Friedrich Dürrenmatt (LaPresse) 

requiem per il romanzo giallo

Di Friedrich Dürrenmatt ce n'è uno solo. Evitare chi lo prende a modello

Mariarosa Mancuso

Si legga "Il sospetto", è subito un brivido. Lo ristampa Adelphi. "Il sospetto è la farina del demonio", ammette Hans Bärlach, anziano commissario a pochi giorni dalla pensione. Fa parte del "maledetto mestiere", ma appena formulato è difficile liberarsene

Quanto sono bravi gli scrittori quando sono bravi. Neanche le letture massicce tolgono questo piacere – anche se a furia di sbrigare il carrello delle novità, o di guardare la lista dei candidati al premio Strega dandosi pizzicotti per risvegliarsi dal brutto sogno, c’è il timore di rovinarsi per sempre il palato. Nel mucchio da evitare vanno tutti i gialli che a giudizio azzardato ma perentorio dell’autore hanno Friedrich Dürrenmatt come modello (va bene la sopravvalutazione del proprio lavoro, ma qui è la capacità di leggere che fa difetto).

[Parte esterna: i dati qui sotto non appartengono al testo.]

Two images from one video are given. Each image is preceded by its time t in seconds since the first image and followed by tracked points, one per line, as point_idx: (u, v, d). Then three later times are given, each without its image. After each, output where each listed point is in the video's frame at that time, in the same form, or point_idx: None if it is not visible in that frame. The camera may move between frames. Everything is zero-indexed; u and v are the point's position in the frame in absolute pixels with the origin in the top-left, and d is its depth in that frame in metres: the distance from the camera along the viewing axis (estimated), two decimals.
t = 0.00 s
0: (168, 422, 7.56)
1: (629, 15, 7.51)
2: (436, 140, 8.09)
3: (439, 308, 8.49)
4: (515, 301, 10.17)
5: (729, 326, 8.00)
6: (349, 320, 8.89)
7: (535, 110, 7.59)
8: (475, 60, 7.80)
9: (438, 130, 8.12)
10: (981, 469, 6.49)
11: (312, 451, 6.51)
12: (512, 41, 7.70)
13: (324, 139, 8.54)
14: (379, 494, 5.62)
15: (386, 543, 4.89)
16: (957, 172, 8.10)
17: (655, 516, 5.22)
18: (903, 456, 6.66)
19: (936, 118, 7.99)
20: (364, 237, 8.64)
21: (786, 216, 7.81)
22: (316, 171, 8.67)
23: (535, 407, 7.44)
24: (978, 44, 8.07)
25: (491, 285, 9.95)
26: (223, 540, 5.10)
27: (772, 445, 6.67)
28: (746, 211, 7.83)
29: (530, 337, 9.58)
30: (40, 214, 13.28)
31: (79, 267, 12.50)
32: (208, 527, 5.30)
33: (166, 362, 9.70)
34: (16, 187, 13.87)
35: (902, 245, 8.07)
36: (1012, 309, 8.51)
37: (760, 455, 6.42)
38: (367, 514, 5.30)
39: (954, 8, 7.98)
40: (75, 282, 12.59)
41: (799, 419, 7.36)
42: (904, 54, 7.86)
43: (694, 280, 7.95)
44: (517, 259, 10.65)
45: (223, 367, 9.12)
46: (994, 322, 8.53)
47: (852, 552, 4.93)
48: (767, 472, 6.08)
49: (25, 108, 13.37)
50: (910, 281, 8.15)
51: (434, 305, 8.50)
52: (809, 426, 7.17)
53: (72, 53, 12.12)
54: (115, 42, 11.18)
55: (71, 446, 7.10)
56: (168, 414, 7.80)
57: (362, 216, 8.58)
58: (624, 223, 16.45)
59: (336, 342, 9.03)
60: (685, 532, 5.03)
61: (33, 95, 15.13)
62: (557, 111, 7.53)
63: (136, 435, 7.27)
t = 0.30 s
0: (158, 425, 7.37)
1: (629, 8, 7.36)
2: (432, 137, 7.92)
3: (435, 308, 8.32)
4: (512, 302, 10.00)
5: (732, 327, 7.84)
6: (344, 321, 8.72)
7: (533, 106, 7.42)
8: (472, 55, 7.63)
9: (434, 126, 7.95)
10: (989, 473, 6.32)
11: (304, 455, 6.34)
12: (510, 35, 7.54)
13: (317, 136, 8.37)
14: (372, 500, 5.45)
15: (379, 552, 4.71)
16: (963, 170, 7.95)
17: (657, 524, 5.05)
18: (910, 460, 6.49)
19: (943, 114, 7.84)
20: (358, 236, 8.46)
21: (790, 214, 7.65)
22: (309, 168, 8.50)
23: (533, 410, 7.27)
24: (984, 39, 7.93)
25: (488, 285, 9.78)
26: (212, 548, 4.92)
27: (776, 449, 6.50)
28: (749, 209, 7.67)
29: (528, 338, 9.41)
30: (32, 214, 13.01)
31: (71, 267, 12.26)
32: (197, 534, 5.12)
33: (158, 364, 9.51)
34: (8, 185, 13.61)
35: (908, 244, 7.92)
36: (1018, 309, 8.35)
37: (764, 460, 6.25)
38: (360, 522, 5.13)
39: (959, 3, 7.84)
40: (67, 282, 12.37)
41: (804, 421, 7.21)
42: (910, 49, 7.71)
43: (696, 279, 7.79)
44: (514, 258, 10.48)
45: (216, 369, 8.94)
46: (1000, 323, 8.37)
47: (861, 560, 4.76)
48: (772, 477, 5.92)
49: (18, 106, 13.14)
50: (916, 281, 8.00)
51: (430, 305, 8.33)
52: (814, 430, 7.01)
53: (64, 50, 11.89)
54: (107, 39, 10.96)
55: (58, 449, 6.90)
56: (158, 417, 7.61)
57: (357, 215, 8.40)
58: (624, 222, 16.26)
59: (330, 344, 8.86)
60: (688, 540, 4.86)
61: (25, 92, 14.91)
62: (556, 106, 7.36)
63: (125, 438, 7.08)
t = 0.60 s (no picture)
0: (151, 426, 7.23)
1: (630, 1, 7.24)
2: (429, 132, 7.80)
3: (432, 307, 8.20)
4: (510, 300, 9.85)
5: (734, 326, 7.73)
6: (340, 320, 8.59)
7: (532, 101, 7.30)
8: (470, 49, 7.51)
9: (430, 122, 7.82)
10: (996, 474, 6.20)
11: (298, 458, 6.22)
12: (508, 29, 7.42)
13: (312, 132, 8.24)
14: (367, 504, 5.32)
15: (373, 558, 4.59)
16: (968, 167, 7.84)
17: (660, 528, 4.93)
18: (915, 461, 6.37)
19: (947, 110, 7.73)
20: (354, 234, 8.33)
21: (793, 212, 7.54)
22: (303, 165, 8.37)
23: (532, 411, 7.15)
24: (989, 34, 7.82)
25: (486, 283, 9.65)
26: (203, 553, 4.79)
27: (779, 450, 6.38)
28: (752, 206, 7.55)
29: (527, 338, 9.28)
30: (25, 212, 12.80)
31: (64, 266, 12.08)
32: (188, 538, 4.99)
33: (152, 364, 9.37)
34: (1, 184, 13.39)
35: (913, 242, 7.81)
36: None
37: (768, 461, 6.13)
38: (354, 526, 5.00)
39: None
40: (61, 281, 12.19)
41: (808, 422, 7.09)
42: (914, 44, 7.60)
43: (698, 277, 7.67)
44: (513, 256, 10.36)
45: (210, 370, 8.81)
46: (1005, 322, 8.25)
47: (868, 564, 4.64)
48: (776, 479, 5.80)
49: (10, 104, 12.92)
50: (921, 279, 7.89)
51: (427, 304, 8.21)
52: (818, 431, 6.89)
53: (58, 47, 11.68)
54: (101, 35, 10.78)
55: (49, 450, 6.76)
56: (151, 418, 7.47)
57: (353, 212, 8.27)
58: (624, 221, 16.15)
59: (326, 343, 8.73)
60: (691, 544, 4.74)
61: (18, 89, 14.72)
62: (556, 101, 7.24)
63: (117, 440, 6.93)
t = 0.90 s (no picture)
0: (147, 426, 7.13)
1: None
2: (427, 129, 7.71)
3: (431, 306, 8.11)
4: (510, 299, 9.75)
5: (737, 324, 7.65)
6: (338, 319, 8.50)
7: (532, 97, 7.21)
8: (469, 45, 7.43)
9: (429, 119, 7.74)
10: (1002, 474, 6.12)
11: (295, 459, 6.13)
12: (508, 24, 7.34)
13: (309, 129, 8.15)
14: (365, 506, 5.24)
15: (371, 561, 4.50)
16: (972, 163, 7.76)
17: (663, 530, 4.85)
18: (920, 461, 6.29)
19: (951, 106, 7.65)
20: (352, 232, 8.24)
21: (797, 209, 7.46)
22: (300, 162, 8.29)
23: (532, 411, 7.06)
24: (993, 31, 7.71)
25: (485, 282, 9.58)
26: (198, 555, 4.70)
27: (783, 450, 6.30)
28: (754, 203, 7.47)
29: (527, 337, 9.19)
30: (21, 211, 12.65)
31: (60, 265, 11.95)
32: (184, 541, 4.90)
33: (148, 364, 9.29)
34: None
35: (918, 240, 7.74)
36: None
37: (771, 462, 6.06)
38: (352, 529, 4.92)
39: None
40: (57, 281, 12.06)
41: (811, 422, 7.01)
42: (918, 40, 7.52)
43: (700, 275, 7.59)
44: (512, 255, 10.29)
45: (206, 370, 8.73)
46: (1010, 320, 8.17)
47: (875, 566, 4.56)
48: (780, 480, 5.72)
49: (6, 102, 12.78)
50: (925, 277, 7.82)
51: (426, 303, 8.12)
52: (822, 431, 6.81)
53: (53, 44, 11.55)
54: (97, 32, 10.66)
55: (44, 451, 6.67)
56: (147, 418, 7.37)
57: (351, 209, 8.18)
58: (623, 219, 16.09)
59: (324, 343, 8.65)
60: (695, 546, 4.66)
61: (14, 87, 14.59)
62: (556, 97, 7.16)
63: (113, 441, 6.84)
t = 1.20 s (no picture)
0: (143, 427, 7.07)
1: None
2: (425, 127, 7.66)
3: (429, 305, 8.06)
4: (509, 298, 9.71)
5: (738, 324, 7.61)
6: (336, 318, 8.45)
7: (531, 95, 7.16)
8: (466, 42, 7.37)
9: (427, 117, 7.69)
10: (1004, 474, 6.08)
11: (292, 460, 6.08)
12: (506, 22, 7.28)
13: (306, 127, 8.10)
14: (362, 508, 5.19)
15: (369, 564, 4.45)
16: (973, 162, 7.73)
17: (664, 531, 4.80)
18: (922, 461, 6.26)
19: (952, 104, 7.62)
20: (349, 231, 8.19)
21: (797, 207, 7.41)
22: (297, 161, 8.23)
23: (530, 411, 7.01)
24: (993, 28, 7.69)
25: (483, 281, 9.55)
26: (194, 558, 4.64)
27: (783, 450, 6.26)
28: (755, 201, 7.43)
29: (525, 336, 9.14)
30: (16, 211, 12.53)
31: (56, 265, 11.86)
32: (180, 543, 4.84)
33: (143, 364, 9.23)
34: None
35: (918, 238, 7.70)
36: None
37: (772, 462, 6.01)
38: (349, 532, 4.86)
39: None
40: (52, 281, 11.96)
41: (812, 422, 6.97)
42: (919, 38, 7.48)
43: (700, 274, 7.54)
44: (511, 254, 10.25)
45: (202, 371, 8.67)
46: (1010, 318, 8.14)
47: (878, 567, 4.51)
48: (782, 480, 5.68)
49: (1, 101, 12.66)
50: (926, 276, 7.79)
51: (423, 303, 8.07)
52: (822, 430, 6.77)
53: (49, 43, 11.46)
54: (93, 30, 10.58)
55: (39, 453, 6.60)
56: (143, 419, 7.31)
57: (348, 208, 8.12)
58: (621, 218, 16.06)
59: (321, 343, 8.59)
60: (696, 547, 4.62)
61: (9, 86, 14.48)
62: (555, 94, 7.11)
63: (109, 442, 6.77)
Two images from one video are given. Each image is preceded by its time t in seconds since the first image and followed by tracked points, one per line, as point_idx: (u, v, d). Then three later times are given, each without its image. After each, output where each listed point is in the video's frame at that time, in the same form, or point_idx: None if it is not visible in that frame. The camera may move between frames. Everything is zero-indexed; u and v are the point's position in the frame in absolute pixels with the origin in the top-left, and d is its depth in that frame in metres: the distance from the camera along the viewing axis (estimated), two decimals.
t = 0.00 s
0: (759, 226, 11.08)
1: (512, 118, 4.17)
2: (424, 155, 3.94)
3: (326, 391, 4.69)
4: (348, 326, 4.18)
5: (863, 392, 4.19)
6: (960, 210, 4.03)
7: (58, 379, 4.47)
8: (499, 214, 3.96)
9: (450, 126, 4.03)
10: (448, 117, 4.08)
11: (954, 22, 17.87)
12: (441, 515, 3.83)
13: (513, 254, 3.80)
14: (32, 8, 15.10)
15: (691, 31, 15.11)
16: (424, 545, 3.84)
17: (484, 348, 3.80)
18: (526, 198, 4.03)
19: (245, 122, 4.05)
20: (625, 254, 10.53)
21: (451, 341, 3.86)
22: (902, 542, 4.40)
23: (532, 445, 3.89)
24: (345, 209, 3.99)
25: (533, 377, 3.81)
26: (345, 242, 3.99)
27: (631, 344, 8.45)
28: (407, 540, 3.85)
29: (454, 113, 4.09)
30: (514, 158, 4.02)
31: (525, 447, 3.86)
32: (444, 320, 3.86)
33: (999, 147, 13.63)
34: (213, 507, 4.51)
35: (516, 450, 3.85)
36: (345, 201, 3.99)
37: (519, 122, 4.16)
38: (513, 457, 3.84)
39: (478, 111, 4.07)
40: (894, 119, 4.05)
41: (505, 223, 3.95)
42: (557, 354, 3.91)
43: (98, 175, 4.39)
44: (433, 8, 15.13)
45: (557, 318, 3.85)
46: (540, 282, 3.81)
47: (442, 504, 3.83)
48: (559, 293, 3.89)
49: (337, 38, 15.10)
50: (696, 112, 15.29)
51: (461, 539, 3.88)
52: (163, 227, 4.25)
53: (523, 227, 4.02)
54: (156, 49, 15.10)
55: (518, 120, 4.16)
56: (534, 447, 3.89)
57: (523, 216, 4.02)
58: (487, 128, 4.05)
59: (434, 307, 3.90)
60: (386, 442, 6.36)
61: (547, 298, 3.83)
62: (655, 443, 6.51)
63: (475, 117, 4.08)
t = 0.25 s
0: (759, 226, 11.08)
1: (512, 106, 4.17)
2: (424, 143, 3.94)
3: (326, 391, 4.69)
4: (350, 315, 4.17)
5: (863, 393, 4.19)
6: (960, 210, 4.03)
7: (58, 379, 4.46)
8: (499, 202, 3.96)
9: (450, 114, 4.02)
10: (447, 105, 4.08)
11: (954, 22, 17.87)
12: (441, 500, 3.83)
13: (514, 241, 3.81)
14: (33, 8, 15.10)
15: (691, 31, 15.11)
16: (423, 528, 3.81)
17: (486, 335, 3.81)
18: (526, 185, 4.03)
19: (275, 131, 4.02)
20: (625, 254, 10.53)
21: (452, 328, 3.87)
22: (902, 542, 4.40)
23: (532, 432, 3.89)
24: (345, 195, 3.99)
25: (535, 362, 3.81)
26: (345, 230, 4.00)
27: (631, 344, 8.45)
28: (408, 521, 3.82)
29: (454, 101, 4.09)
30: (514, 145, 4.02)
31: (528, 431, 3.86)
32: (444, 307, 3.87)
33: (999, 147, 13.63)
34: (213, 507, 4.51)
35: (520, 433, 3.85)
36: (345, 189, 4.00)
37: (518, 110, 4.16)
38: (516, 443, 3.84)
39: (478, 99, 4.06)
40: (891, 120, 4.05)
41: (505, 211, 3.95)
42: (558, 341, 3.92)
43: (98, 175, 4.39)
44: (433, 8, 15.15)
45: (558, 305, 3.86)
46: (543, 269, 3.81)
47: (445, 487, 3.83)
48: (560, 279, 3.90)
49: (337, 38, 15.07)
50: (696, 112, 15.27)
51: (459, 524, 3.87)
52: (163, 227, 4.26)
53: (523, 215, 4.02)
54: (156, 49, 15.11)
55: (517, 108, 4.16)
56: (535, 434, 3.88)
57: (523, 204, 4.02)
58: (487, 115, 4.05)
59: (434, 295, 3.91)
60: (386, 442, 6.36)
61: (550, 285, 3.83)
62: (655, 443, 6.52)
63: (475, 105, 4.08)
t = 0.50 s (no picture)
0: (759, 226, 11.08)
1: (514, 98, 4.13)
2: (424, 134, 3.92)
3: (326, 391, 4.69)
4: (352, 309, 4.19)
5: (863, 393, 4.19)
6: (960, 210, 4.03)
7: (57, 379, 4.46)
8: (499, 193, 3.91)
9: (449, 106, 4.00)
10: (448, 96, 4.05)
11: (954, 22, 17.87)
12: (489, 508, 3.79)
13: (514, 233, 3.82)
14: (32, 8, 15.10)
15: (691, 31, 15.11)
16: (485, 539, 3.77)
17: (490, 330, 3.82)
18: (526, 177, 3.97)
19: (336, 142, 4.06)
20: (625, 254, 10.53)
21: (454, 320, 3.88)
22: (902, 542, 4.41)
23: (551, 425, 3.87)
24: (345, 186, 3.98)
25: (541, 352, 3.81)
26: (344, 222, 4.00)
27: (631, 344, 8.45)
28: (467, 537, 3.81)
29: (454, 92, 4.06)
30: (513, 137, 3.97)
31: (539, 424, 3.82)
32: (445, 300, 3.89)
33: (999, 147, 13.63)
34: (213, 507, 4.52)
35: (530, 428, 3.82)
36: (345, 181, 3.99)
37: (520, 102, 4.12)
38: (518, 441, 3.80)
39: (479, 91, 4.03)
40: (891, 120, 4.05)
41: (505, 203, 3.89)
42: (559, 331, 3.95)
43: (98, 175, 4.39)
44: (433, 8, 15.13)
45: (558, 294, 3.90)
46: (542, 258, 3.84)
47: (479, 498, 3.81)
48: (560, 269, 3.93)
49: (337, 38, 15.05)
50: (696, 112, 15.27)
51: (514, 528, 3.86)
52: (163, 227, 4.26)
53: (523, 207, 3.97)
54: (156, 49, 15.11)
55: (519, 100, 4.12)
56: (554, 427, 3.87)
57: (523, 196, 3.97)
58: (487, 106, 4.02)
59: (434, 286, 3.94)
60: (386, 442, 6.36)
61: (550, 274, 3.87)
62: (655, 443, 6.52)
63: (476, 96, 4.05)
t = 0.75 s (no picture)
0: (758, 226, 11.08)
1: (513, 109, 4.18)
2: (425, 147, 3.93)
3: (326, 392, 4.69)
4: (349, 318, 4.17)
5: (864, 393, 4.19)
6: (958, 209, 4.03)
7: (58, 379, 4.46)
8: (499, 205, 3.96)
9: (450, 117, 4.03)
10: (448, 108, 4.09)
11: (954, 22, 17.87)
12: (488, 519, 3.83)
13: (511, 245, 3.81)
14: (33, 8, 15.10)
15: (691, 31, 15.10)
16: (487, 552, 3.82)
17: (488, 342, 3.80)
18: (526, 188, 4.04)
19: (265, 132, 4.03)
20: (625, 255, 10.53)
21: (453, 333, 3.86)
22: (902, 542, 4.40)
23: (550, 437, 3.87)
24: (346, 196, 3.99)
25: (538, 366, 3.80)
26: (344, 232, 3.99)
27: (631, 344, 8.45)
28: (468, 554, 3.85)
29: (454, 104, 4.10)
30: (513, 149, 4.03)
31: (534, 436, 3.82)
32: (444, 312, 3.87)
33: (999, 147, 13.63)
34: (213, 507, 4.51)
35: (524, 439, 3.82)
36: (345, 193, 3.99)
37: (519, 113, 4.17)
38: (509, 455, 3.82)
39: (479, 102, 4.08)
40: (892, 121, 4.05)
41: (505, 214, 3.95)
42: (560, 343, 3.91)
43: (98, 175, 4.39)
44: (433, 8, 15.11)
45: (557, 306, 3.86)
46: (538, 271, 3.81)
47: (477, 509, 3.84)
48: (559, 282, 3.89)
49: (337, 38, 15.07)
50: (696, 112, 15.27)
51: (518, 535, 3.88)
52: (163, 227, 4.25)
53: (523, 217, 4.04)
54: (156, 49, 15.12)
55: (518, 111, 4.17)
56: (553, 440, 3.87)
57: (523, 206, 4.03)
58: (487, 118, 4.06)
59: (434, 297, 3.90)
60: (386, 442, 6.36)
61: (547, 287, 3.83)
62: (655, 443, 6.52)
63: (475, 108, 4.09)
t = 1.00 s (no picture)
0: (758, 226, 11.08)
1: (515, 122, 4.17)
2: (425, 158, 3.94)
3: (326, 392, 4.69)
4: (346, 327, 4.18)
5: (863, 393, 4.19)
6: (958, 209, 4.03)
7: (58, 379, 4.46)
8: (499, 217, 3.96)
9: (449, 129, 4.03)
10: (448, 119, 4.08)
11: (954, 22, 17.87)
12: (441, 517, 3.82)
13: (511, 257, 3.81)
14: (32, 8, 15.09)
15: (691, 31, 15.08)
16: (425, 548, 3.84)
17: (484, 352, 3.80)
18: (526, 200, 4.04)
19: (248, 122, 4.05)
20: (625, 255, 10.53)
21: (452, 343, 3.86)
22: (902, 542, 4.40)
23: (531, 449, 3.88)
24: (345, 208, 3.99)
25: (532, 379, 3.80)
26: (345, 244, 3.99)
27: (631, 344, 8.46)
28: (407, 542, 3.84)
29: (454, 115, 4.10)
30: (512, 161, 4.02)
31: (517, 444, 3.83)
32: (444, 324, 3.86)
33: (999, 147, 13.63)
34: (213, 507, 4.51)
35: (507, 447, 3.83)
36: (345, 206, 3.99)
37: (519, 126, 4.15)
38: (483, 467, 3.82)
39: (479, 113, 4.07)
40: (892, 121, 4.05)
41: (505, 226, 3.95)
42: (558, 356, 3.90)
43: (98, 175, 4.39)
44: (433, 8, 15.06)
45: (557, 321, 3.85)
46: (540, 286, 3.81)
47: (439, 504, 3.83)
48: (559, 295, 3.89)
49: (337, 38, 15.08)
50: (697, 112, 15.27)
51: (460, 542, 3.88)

Per provare davvero qualche brivido (quelli che Vladimir Nabokov considerava segno sicuro della letteratura, e quelli procurati da una trama audace) bisogna leggere subito Il sospetto. Lo ristampa Adelphi, tradotto da Margherita Belardetti, ma se ne avete uno già a casa, magari nella storica traduzione di Enrico Filippini, va bene lo stesso. Uscito nel 1951 – Dürrenmatt aveva trent’anni – spiazza il lettore attorno a pagina 10. “Il sospetto è la farina del demonio”, ammette Hans Bärlach, anziano commissario a pochi giorni dalla pensione ricoverato in ospedale dopo un intervento al cuore. Fa parte del “maledetto mestiere”, ma appena formulato è difficile liberarsene.

Il sospetto nasce da una vecchia copia della rivista Life che il malato sfoglia per passare il tempo. C’è una foto del campo di concentramento di Stutthof, a trenta chilometri da Danzica: un medico opera un prigioniero senza anestesia (e un coraggioso ha immortalato il fattaccio per i posteri). Entra l’amico medico Samuel Hungertobel, e ancor prima di consigliare al paziente letture più amene impallidisce. Nella fotografia ha riconosciuto Fritz Emmenberger, proprietario di una clinica per ricchi sfondati nei dintorni di Zurigo.

Secondo la fotografia, l’aguzzino con i ferri del chirurgo si chiama Nehle. Ma il quasi ex commissario e il dottore scovano altri indizi: una cicatrice sul sopracciglio, un braccio ustionato, un’operazione senza anestesia fatta in un rifugio svizzero per salvare la vita a un escursionista infortunato, articoli scientifici scritti con stili così diversi da sembrare opera di due persone. Il sospetto aggiunge dettagli che sembrano coerenti e giustificati, la ragione suggerisce che il medico e il suo paziente – con due strepitosi aiutanti che teniamo segreti – danno la caccia a un fantasma.

Ma poi il commissario indaga e scopre il colpevole? Nei romanzi di Dürrenmatt lo scioglimento e il ritorno all’ordine quasi mai attendono il lettore nelle ultime pagine. Non è Agatha Christie, La promessa ha per sottotitolo: “Requiem per il romanzo giallo”. Il vecchio commissario Bärlach comincia a indagare, e arrivato a un punto morto decide di farsi ricoverare nella clinica dove si sospetta – per poi ritrattare subito: “Ma no, non siamo bestie!” – che i ricchissimi pazienti muoiano dopo aver fatto testamento a favore del dottor Emmenberger. 

Nel suo lettino da malato, ricoverato con il nome di Kramer, Bärlach rischia la vita. Viene scoperto quasi subito, e prima di lui l’amico scrittore Fortschig, incaricato di raccontare i sospetti sul suo piccolo giornale. Come i pittori antichi che si mettevano in un angolo del quadro, Dürrenmatt compare nel romanzo. I pensieri attribuiti a Fortschig sulla madre patria Svizzera sono tutti del romanziere, dal primo all’ultimo. “La città di Zurigo di solito non gli stava particolarmente simpatica, quattrocentomila svizzeri concentrati in un solo posto gli pareva un po’ esagerato”. E gli intellettuali? “Sono caduti in basso: continuano a poetare dei sussurri dell’anima, mentre tutto intorno il mondo cade a pezzi”.